Le lendemain, je pris mon service aux alentours de 14 heures. Un calme olympien régnait dans la boutique. Il n'y avait jamais grand monde à cette heure de la journée. Il faisait bien trop chaud. Les habitants de la capitale espagnole préféraient nettement la fraîcheur des centres commerciaux ou le calme de leur maison pour s'y reposer. Depuis ma discussion de la veille avec Linda, je ne cessai de me demander si le pardon était ma chance d'estomper ma douleur et de panser mes blessures. Alors que je tentai de faire taire mes pensées, je pris le chemin de la cuisine pour saluer ma chère patronne. Comme à l'accoutumée, elle devait être derrière ses fourneaux. Je me dirigeai donc vers l'arrière boutique, quand une voix familière me prit par surprise. Visiblement Linda était en grande discussion avec cette personne. Par réflexe, je me collai au mur et tendis l'oreille pour écouter cette conversation:

-  Alors, qui es-tu? J'attendais Violetta mais tu me parais trop grand et trop velu pour être la jeune fille que j'ai rencontrée hier. Mes yeux ne sont plus très bons certes mais je suis encore capable de discerner un garçon d'une fille.

-  Bonjour Madame, je suis...

Mon sang se glaça dans mes veines. Que faisait-il là?

-  Madame, madame... Personne ne m'appelle comme ça dans ma boutique. Mon nom est Linda, mon grand.

-  Je..., bafouilla le fantôme de mon passé. Je m'appelle Federico, je suis heureux de vous connaitre.

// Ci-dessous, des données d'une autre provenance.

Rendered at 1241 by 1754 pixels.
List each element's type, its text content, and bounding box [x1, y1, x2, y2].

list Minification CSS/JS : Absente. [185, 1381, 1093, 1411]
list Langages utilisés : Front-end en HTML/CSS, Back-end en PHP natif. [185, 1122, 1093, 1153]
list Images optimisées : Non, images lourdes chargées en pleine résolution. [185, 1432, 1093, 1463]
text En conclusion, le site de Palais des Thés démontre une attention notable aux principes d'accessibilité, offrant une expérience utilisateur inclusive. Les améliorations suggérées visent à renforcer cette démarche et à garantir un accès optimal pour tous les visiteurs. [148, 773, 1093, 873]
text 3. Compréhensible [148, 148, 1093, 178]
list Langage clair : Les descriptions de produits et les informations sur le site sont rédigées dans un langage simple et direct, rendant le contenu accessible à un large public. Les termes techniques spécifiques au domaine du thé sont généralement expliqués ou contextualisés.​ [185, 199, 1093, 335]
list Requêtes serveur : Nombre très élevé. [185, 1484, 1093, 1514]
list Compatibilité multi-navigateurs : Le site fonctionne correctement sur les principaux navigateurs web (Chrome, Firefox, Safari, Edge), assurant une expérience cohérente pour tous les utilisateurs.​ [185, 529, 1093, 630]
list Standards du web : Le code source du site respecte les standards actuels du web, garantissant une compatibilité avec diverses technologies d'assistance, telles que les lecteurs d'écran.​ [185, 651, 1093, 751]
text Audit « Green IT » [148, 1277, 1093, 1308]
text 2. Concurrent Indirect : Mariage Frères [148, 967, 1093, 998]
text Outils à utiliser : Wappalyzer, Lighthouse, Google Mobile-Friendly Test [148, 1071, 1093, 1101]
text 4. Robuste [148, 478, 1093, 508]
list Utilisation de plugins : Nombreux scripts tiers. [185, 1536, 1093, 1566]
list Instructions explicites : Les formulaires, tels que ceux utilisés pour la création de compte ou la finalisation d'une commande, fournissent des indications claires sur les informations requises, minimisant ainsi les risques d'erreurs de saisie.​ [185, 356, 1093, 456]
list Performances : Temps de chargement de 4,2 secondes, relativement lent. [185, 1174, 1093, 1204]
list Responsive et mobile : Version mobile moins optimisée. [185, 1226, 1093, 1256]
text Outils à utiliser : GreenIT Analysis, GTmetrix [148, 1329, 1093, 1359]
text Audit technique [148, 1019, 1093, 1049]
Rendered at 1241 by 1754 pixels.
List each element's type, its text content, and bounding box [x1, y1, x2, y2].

Un long silence suivit son aveu. Mon coeur battait la chamade dans ma poitrine. Des larmes brûlaient déjà mes yeux cernés. Bien sûr, je n'étais pas dupe. J'étais parfaitement consciente que je ne pourrais pas l'éviter éternellement. En effet, lors de ma première rencontre avec mes anciens camarades, Nata et Diego m'avaient indiquée que Federico avait, lui aussi, consenti à faire ce voyage. Cette information en poche, j'avais tenté de me préparer au mieux à de potentielles retrouvailles. Je ne pouvais pas fondre en larmes devant son visage d'ange ou me précipiter dans ses bras forts pour chercher du réconfort. Tout l'amour que je lui portais n'avait pas disparu mais je tenais à me montrer digne. Pour une fois, je ne le laisserais pas m'atteindre.

-  Federico, quel joli prénom, s'enquit ma patronne d'une voix hésitante. D'origine italienne je suppose?

-  Oui, c'est exact, lui répondit mon ancien petit ami.

-  Je ne vous aime pas, vous autres les italiens. Vous êtes des bourreaux des coeurs, égoïstes et insensibles.

De nouveau, il n'y eut plus un bruit dans la petite cuisine de Linda. J'imaginais la gêne se peindre sur les traits de Federico. J'aurais pu ricaner du ridicule de la situation si mon coeur ne s'était pas tant engagé dans cette discussion.

-  Je suppose que vous avez raison, je ne dois pas faire exception à la règle.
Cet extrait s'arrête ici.